• Exercise:
Transcribed word for word, the lines below from the one with "left shoulder: (198, 457)" through the last line of the records form the answer; no picture is to be included.

===== Recorded data =====

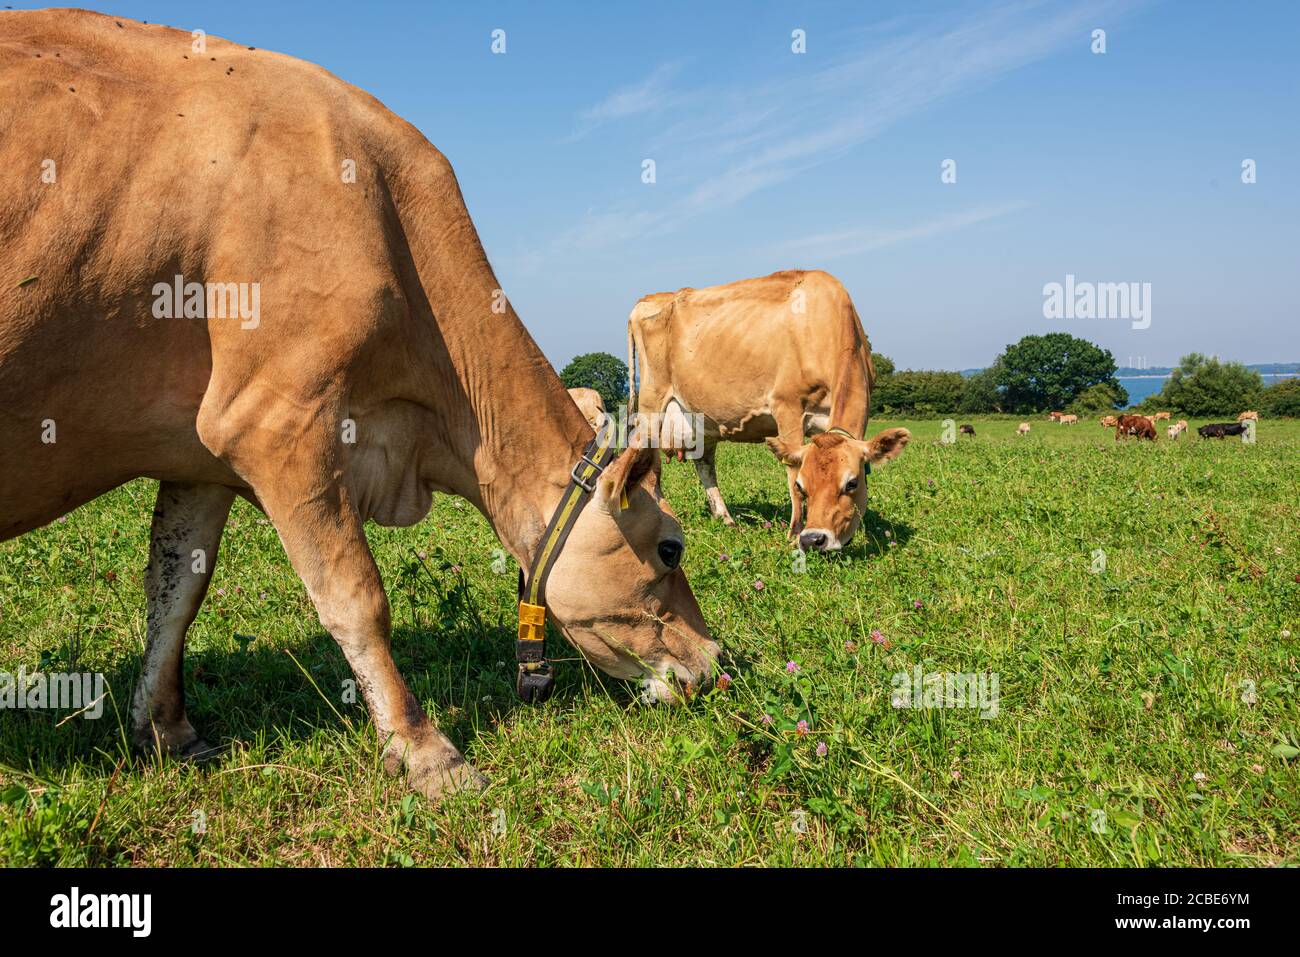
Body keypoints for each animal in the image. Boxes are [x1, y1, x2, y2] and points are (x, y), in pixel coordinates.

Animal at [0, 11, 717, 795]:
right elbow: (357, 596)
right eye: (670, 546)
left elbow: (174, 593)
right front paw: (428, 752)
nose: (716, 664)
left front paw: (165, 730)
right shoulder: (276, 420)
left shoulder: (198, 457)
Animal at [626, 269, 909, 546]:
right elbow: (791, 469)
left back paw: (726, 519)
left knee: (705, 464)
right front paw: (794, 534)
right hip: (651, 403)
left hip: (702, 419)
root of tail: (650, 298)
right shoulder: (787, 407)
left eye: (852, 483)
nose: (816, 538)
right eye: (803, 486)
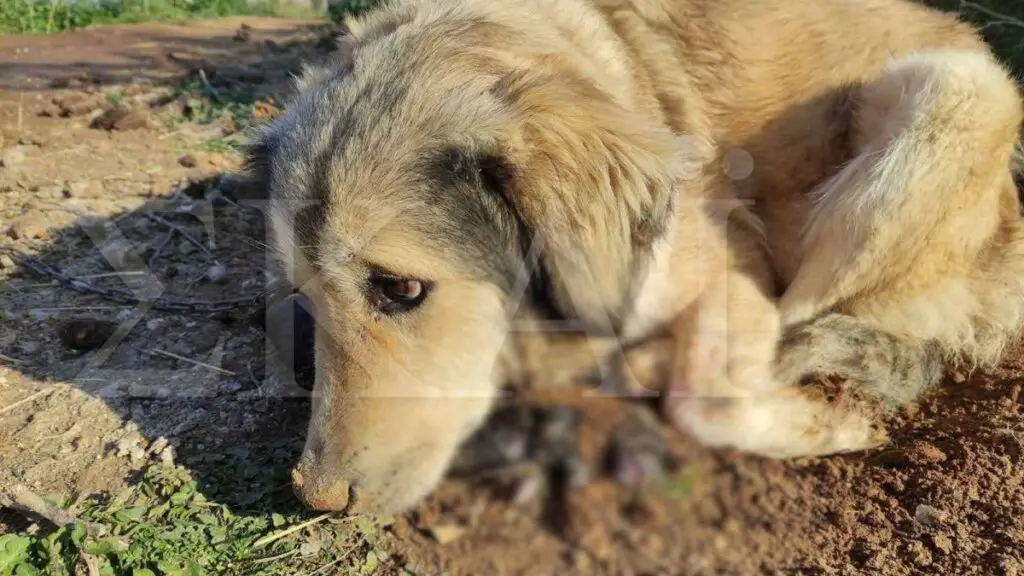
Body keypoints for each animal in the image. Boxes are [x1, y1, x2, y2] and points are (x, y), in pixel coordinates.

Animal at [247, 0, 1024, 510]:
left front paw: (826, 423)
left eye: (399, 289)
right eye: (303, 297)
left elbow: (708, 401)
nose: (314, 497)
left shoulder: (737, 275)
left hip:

=====

• Exercise solution:
left shoulder: (198, 457)
Animal at [626, 269, 909, 546]:
right elbow: (791, 469)
left back paw: (726, 519)
left knee: (705, 464)
right front paw: (794, 534)
right hip: (651, 403)
left hip: (702, 419)
root of tail: (650, 298)
right shoulder: (787, 407)
left eye: (852, 483)
nose: (816, 538)
right eye: (803, 486)
Body keypoints for each animal in the image. Boxes are [x1, y1, x2, y2] and points are (x, y), in pixel coordinates.

Animal at [247, 0, 1024, 510]:
left front paw: (826, 423)
left eye: (399, 289)
right eye: (303, 297)
left elbow: (708, 401)
nose: (314, 497)
left shoulder: (737, 275)
left hip:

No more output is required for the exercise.